| Görev tanımı |
Yıldız Sarayı'nın harem daireleriyle ilgili aşağıdaki metinde "Harem dairelerinin eşyalarının" ifadesinden "bitpazarında satıldığını kaydetti." ifadesine kadar olan bölümü hiçbir değişiklik yapmadan kopyala.

| Seçilen alıntı |
▽

Osmanlı İmparatorluğu’nun son dönemlerine tanıklık eden Yıldız Sarayı’nın bugüne kadar ziyarete açılamayan harem daireleri, restore edilerek eski ihtişamlı günlerine döndürülecek.

Kültür ve Turizm Bakanlığı İstanbul Rölöve ve Anıtlar Müdürlüğü Yıldız Sarayı Kontrol Amiri restoratör Ahmet Selbesoğlu, Yıldız Sarayı’nın 5 binadan oluşan harem dairelerinin, uzun yıllar Harp Akademileri Komutanlığı’na hizmet verdikten sonra 1978 yılında Kültür ve Turizm Bakanlığı’na devredildiğini söyledi. Selbesoğlu’nun verdiği bilgilere göre, son 20 yılda ödenek yetersizliği nedeniyle sadece dış etkilerden koruma amaçlı restorasyonlar geçiren ve bugüne kadar sadece çatısı, pencereleri ve kapıları onarılan harem daireleri, tarihe kazandırılmayı bekliyor. Topkapı ve Dolmabahçe saraylarının harem dairelerinin aksine bugüne kadar turizme açılamayan Yıldız Sarayı’nın harem dairelerinin restorasyonu için İstanbul İl Özel İdaresi kolları sıvadı. Harem dairelerinin eski ihtişamına kavuşması için İl Özel İdaresi 3 Mart’ta ihaleye çıkacak.

Harem dairelerinin eşyalarının da günümüze kadar ulaşamadığını dile getiren Ahmet Selbesoğlu, eşyaların bir kısmının zaman içinde çeşitli kurumlara verildiğini, bir kısmının Harp Akademileri Komutanlığı’nca götürüldüğünü, bir kısmının da bir dönem saray önüne kurulan bitpazarında satıldığını kaydetti.

△

| Sağlanan veriler |
▽

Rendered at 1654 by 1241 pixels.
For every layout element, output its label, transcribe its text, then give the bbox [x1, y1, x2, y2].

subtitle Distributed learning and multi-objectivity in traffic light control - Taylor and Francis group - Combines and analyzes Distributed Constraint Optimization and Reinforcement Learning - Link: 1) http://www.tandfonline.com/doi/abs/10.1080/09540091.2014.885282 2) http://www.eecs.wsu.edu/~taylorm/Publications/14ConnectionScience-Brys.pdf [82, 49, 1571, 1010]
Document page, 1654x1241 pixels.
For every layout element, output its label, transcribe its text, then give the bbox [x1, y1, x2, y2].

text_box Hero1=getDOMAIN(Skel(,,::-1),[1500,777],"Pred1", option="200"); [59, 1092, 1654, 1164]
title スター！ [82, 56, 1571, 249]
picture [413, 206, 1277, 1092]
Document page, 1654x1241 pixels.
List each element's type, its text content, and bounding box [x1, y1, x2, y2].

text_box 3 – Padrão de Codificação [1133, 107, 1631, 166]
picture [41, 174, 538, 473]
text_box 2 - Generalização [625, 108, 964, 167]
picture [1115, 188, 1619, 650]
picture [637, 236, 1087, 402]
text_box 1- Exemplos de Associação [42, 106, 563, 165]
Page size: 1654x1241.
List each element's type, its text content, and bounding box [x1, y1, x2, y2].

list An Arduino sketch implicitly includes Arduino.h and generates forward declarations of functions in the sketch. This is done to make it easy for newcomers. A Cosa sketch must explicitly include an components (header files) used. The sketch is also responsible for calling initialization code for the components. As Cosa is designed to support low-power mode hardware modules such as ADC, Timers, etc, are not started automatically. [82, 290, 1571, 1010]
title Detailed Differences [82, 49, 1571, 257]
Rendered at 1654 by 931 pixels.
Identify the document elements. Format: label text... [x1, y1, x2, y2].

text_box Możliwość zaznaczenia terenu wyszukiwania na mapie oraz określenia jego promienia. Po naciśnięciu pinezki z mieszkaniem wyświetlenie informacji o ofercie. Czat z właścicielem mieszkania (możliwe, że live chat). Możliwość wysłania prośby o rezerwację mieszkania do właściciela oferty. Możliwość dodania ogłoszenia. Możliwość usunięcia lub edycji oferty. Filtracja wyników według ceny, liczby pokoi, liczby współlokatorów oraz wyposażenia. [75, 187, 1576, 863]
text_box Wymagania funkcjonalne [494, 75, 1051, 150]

△

| Tamamlanan görev |
Harem dairelerinin eşyalarının da günümüze kadar ulaşamadığını dile getiren Ahmet Selbesoğlu, eşyaların bir kısmının zaman içinde çeşitli kurumlara verildiğini, bir kısmının Harp Akademileri Komutanlığı’nca götürüldüğünü, bir kısmının da bir dönem saray önüne kurulan bitpazarında satıldığını kaydetti.